**Data listing:**
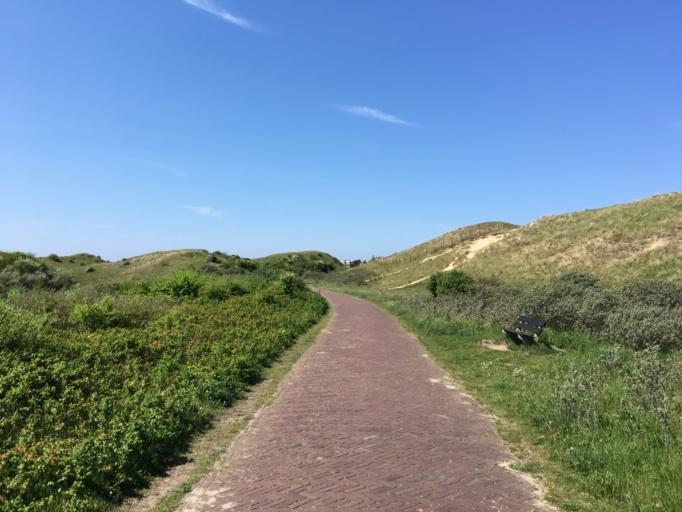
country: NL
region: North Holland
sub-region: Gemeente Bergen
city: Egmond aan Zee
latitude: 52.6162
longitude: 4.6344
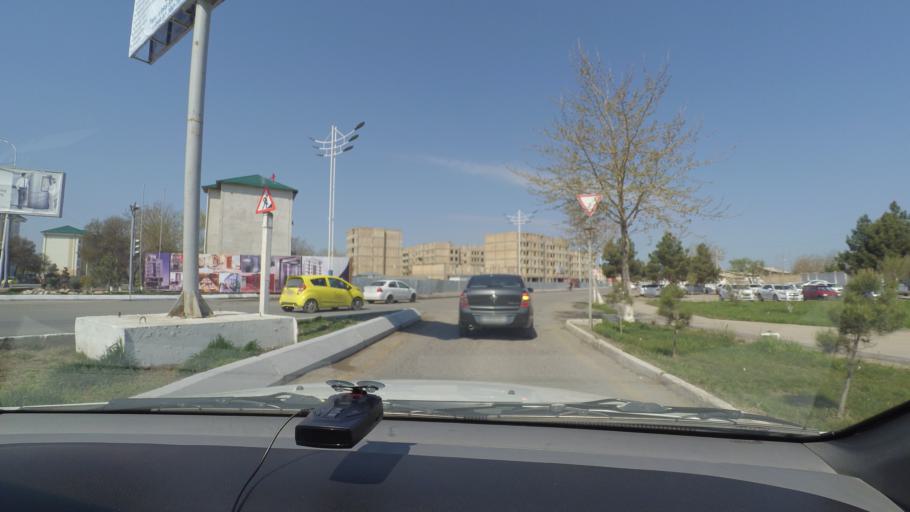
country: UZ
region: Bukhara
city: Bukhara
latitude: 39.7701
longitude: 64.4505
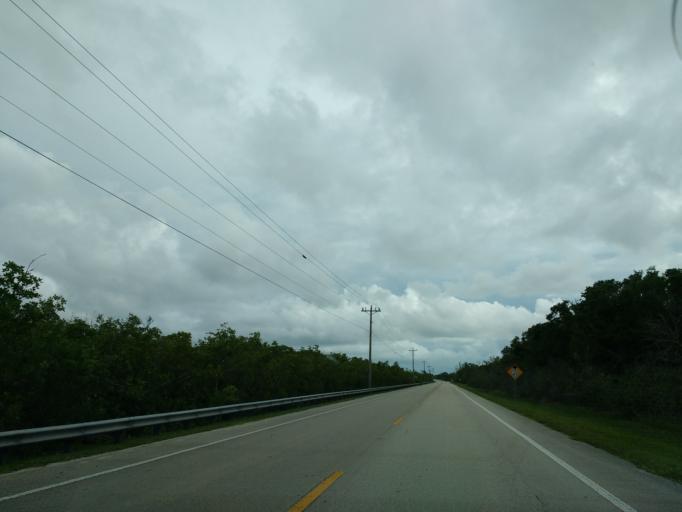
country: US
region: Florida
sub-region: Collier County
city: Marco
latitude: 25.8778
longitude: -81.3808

---

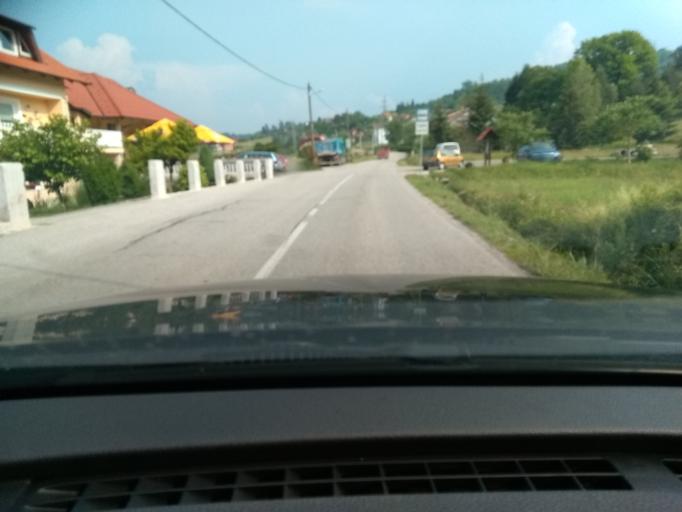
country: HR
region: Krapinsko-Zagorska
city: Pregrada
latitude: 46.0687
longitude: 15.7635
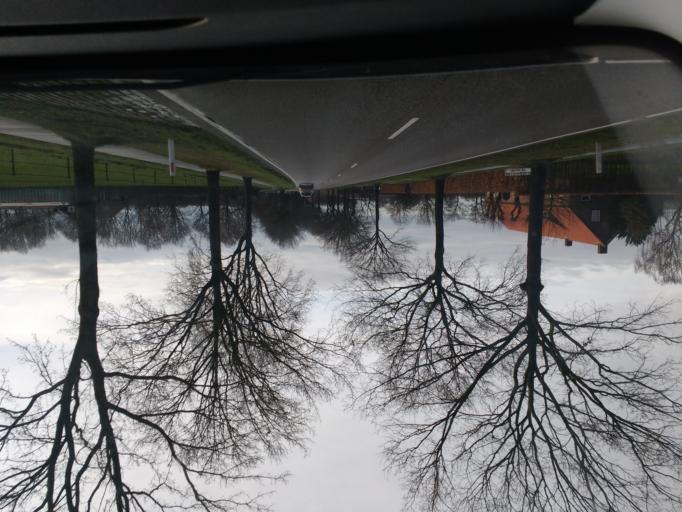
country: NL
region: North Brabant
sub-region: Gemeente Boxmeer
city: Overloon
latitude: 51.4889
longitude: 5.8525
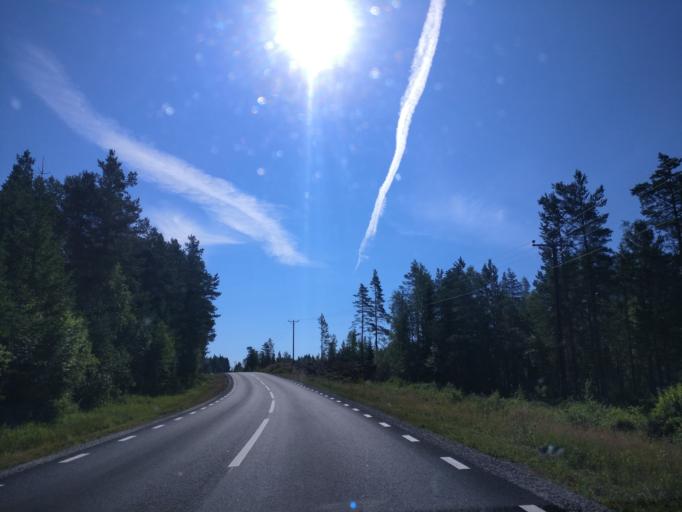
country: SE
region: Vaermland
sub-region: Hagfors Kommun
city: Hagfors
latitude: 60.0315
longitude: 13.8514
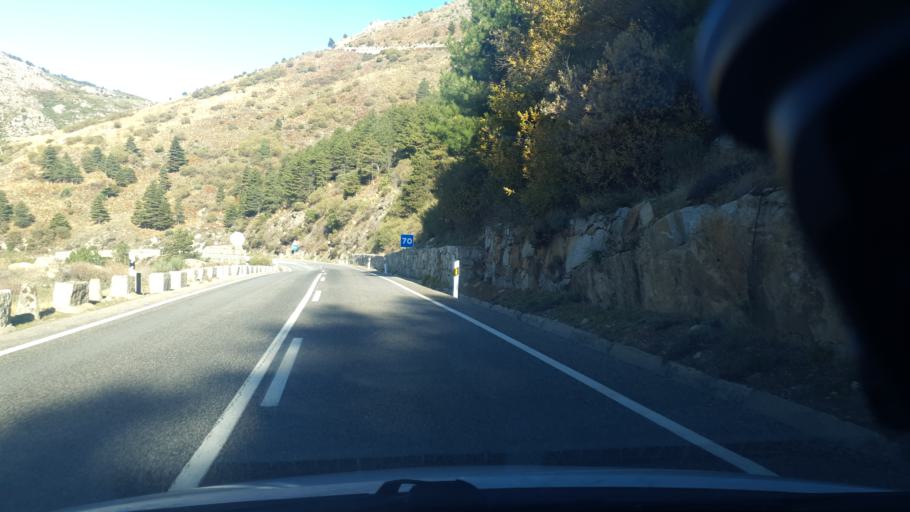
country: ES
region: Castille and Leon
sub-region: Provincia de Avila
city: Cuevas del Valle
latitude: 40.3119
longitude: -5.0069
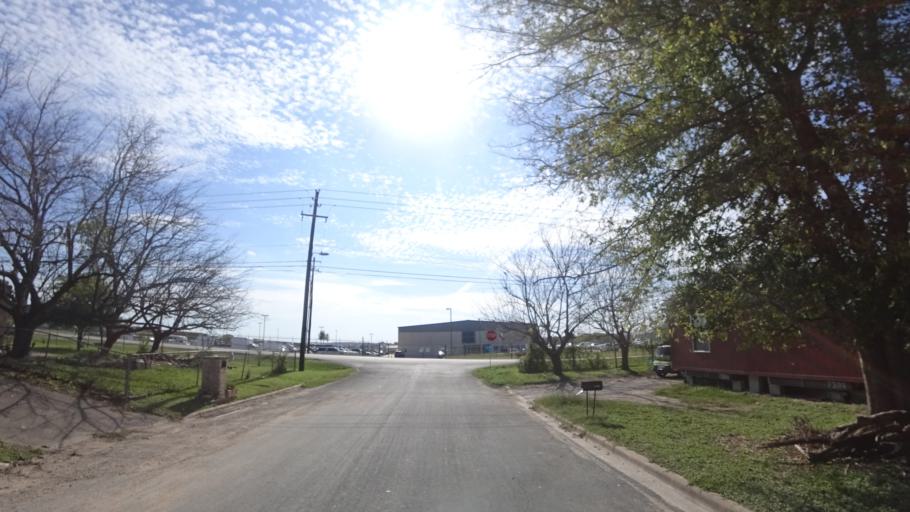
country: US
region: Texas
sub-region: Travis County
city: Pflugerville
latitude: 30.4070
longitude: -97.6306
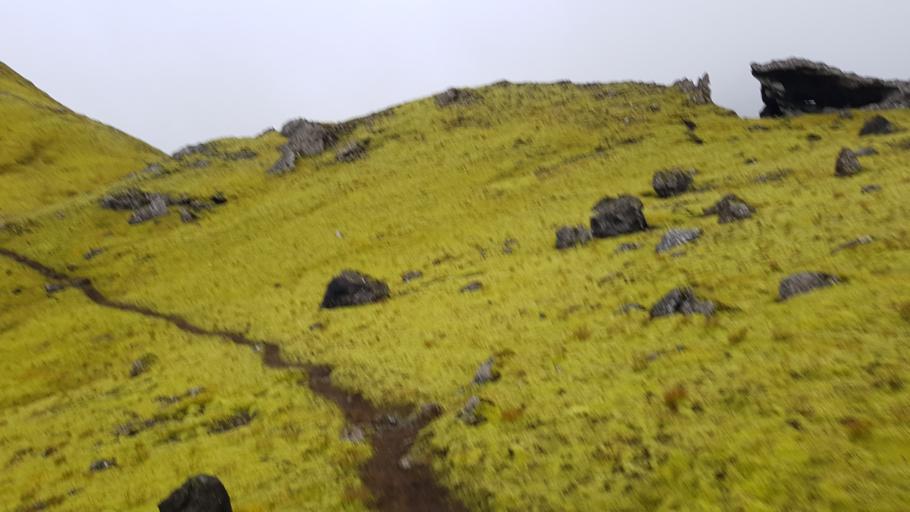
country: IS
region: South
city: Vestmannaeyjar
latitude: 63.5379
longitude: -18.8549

* * *

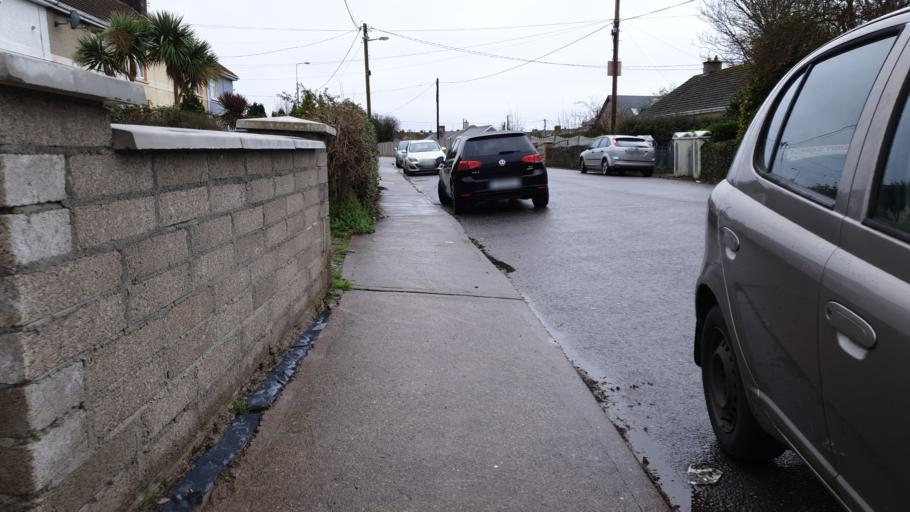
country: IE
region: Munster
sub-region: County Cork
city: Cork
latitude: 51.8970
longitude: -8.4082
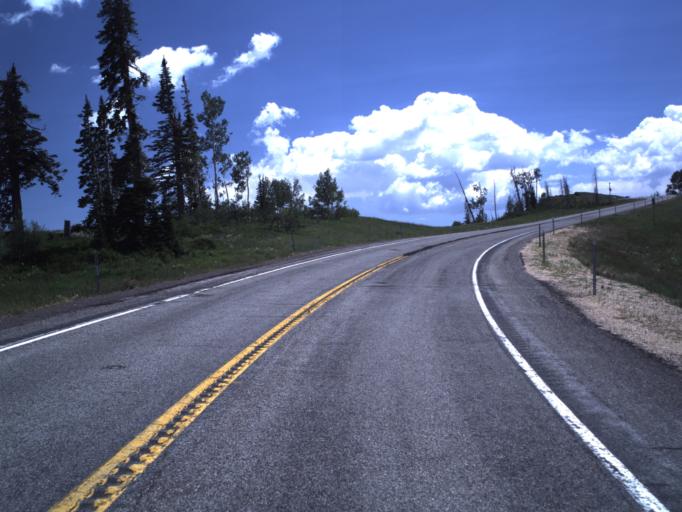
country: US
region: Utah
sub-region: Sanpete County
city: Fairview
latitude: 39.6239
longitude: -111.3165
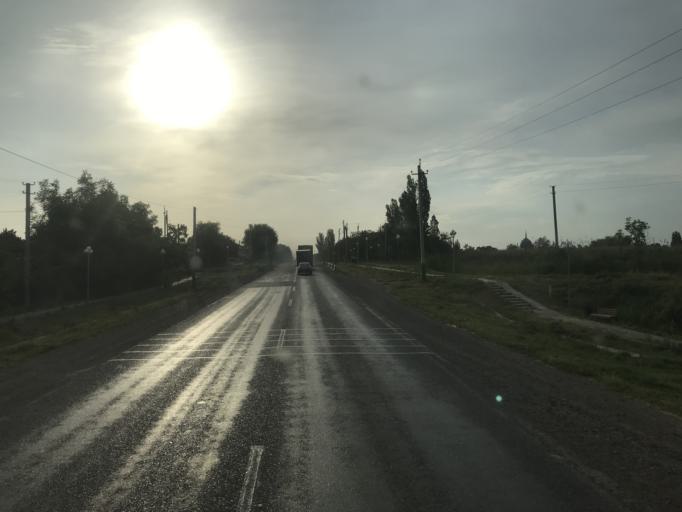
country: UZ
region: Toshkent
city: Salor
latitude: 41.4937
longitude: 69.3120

**Task objective:** Copy out the rows above word for word, starting with the line that contains "latitude: 39.7701" and continuing through the line that contains "latitude: 25.8778", both included. Omit the pictures from your answer.

**The response:**
latitude: 39.7701
longitude: 64.4505
country: US
region: Florida
sub-region: Collier County
city: Marco
latitude: 25.8778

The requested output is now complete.